During the investigation data from 405 cancer patients with no pain or depression was scrutinized. Presence and burden of 22 different somatic symptoms with number of days spent in disability within the previous three-month period and health care use was mentioned by the subjects. While at least one somatic symptom was reported by all the participants, more than half had 15 of the 22 symptoms. 97.5 percent were feeling tired, 78.8 percent had difficulty in sleeping and 78 percent went through pain in the limbs or joints. On the other hand, 74.8 percent suffered from back pain and 72.1 percent were facing difficulty in remembering things.

Experts quote, “Somatic symptoms account for more than half of all general medical visits, lack a definitive medical explanation one-third to half of the time and are frequently persistent. Physical and psychological factors seem to contribute to somatic symptom reporting, even in patients with chronic medical disorders. These symptoms are associated with substantial functional impairment, disability and health care use, even after controlling for medical and psychiatric comorbidity.”

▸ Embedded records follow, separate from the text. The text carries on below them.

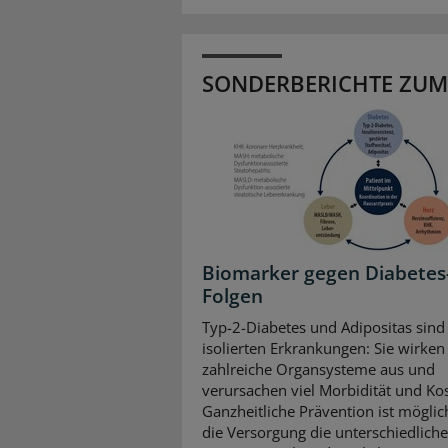
SONDERBERICHTE ZUM
Biomarker gegen Diabetes
Folgen
Typ-2-Diabetes und Adipositas sind
isolierten Erkrankungen: Sie wirken 
zahlreiche Organsysteme aus und
verursachen viel Morbidität und Ko
Ganzheitliche Prävention ist mögli
die Versorgung die unterschiedlich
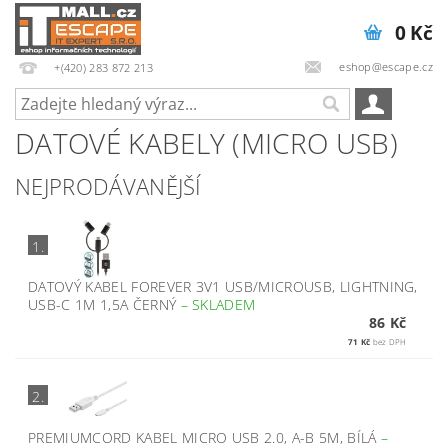
0 Kč
eshop@escape.cz
+(420) 283 872 213
DATOVÉ KABELY (MICRO USB)
NEJPRODÁVANĚJŠÍ
1.
DATOVÝ KABEL FOREVER 3V1 USB/MICROUSB, LIGHTNING,
USB-C 1M 1,5A ČERNÝ
–
SKLADEM
86 Kč
71 Kč
bez DPH
2.
PREMIUMCORD KABEL MICRO USB 2.0, A-B 5M, BÍLÁ
–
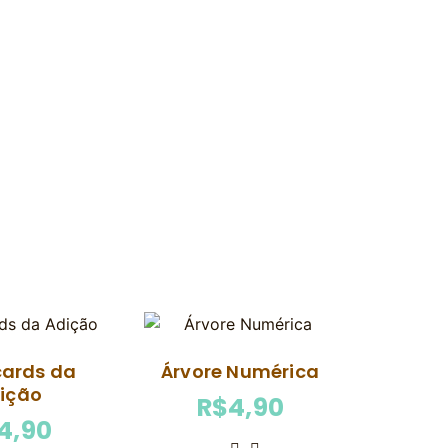
cards da
Árvore Numérica
ição
R$
4,90
4,90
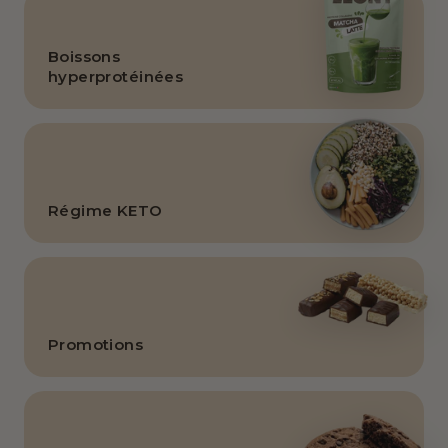
Boissons
hyperprotéinées
Régime KETO
Promotions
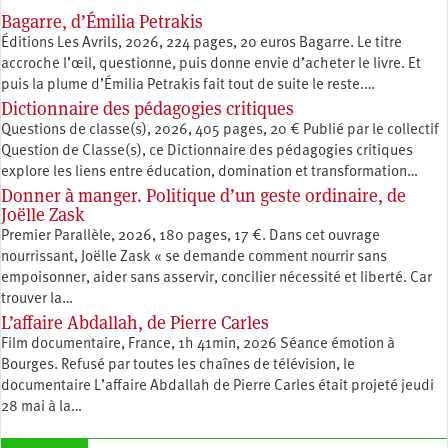
Bagarre, d’Émilia Petrakis
Éditions Les Avrils, 2026, 224 pages, 20 euros Bagarre. Le titre
accroche l’œil, questionne, puis donne envie d’acheter le livre. Et
puis la plume d’Émilia Petrakis fait tout de suite le reste.…
Dictionnaire des pédagogies critiques
Questions de classe(s), 2026, 405 pages, 20 € Publié par le collectif
Question de Classe(s), ce Dictionnaire des pédagogies critiques
explore les liens entre éducation, ­domination et transformation…
Donner à manger. Politique d’un geste ordinaire, de
Joëlle Zask
Premier Parallèle, 2026, 180 pages, 17 €. Dans cet ouvrage
nourrissant, Joëlle Zask « se demande comment nourrir sans
empoisonner, aider sans asservir, concilier nécessité et liberté. Car
trouver la…
L’affaire Abdallah, de Pierre Carles
Film documentaire, France, 1h 41min, 2026 Séance émotion à
Bourges. Refusé par toutes les chaînes de télévision, le
documentaire L’affaire Abdallah de Pierre Carles était projeté jeudi
28 mai à la…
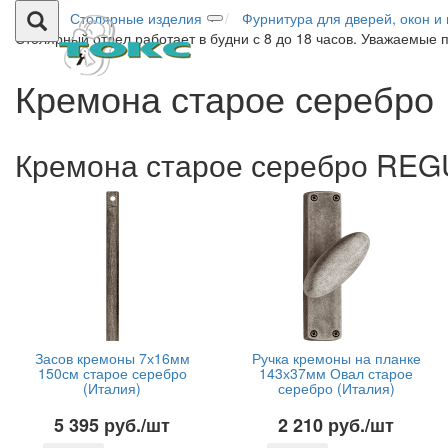
Столярные изделия
Фурнитура для дверей, окон и
Столярный отдел работает в будни с 8 до 18 часов. Уважаемые 
Кремона старое серебро
Кремона старое серебро REGUI
Засов кремоны 7х16мм
Ручка кремоны на планке
150см старое серебро
143х37мм Овал старое
(Италия)
серебро (Италия)
5 395 руб./шт
2 210 руб./шт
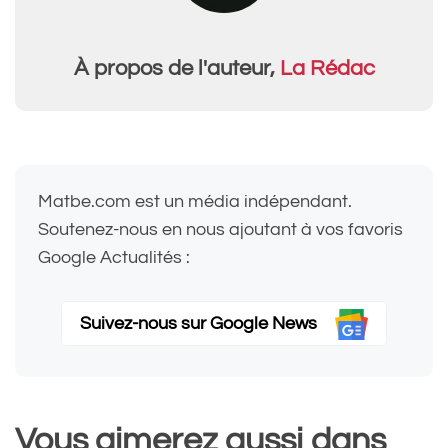
À propos de l'auteur,
La Rédac
Matbe.com est un média indépendant.
Soutenez-nous en nous ajoutant à vos favoris
Google Actualités :
Suivez-nous sur Google News
Vous aimerez aussi dans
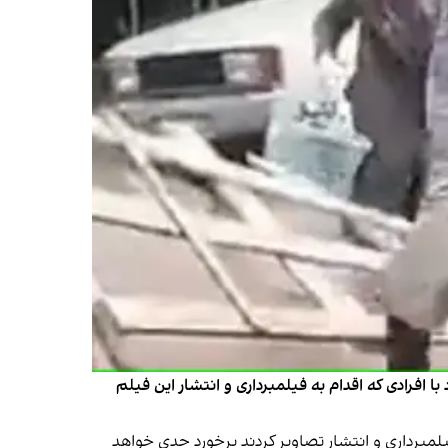
 افرادی که اقدام به فیلمبرداری و انتشار این فیلم
مبرداری و انتشار تصاویر کردند برخورد جدی خواهد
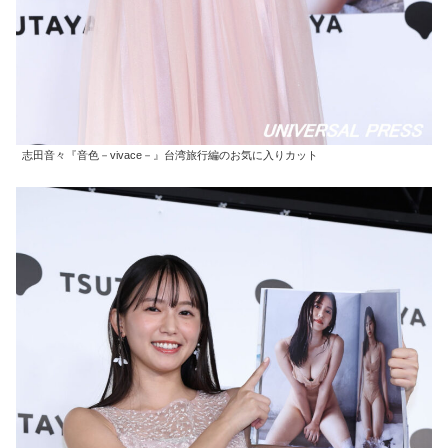
志田音々『音色－vivace－』台湾旅行編のお気に入りカット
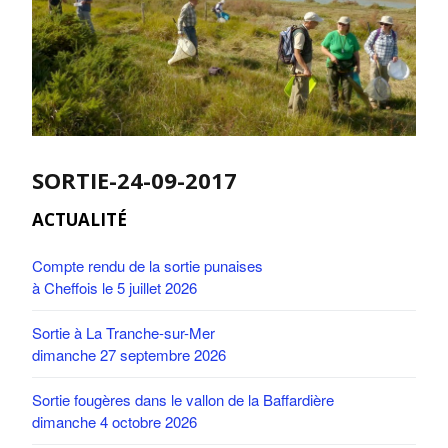
SORTIE-24-09-2017
ACTUALITÉ
Compte rendu de la sortie punaises
à Cheffois le 5 juillet 2026
Sortie à La Tranche-sur-Mer
dimanche 27 septembre 2026
Sortie fougères dans le vallon de la Baffardière
dimanche 4 octobre 2026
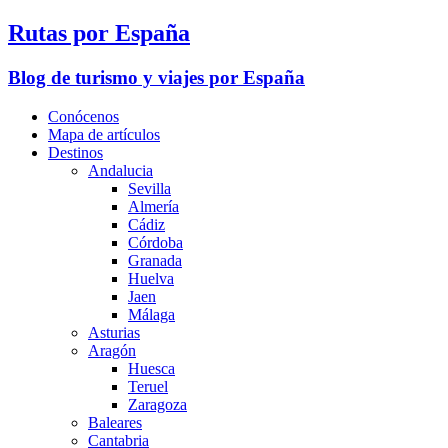
Rutas por España
Blog de turismo y viajes por España
Conócenos
Mapa de artículos
Destinos
Andalucia
Sevilla
Almería
Cádiz
Córdoba
Granada
Huelva
Jaen
Málaga
Asturias
Aragón
Huesca
Teruel
Zaragoza
Baleares
Cantabria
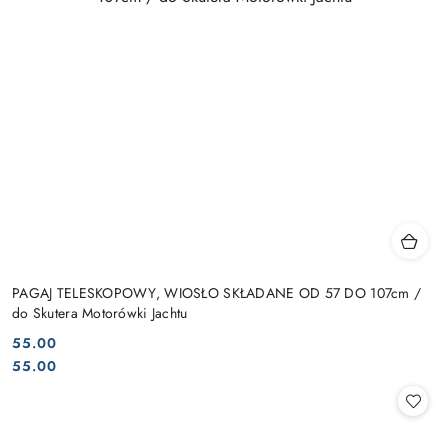
PAGAJ TELESKOPOWY, WIOSŁO SKŁADANE OD 57 DO 107cm /
do Skutera Motorówki Jachtu
55.00
Cena:
Cena:
55.00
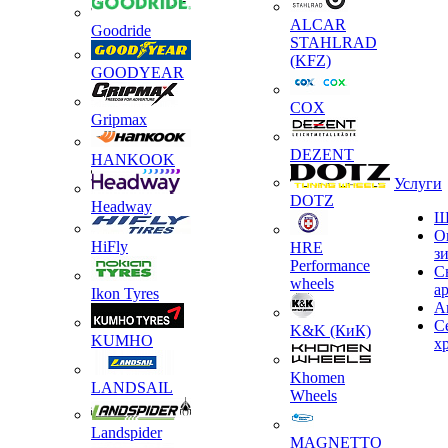
ALCAR
Goodride
STAHLRAD
(KFZ)
GOODYEAR
COX
Gripmax
DEZENT
HANKOOK
Услуги
DOTZ
Headway
Ш
О
HiFly
HRE
з
Performance
С
wheels
а
Ikon Tyres
А
С
K&K (КиК)
KUMHO
х
Khomen
LANDSAIL
Wheels
Landspider
MAGNETTO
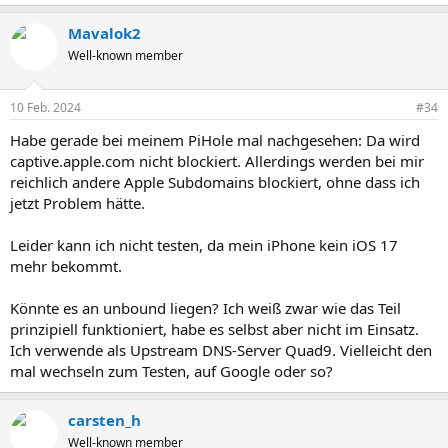
Mavalok2
Well-known member
10 Feb. 2024
#34
Habe gerade bei meinem PiHole mal nachgesehen: Da wird
captive.apple.com nicht blockiert. Allerdings werden bei mir
reichlich andere Apple Subdomains blockiert, ohne dass ich
jetzt Problem hätte.
Leider kann ich nicht testen, da mein iPhone kein iOS 17
mehr bekommt.
Könnte es an unbound liegen? Ich weiß zwar wie das Teil
prinzipiell funktioniert, habe es selbst aber nicht im Einsatz.
Ich verwende als Upstream DNS-Server Quad9. Vielleicht den
mal wechseln zum Testen, auf Google oder so?
carsten_h
Well-known member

An average of 16.9 disability days were registered in the previous four weeks, during which 5.7 days were in bed and for 11.2 days activities were reduced by 50 percent or more. In health care usage, 32 percent had three to five outpatient visits in the previous three months, 28 percent went through 10 visits and 26 percent with more than 10 visits. While 38 percent were hospitalized at least once, one-third visited the emergency department one or more times. On the basis of a scale from zero to 44, participants revealed an average somatic symptom burden score of 18.3.

Investigators allege, “This study strengthens the case for improving the recognition and treatment of somatic symptoms in patients with cancer. Given the strong association with disability and the high prevalence of many types of symptoms, recognizing and managing somatic symptoms may be important in improving quality of life and functional status regardless of type or phase of cancer.”

Kurt Kroenke, M.D., of the Richard Roudebush VA Medical Center, Indiana University, and Regenstrief Institute Inc., Indianapolis, and colleagues noted that a higher score was linked with education, employment status, income and an emergency department or mental health visit in the previous three months. Elevation in score may not be correlated with sex, race or marital status. For every five-unit rise in somatic symptom burden score, the ability of having at least 14 days of disability in the previous 28 days seemingly heightened by 50 percent.

The study was published in the October 11 issue of Archives of Internal Medicine, one of the JAMA/Archives journals.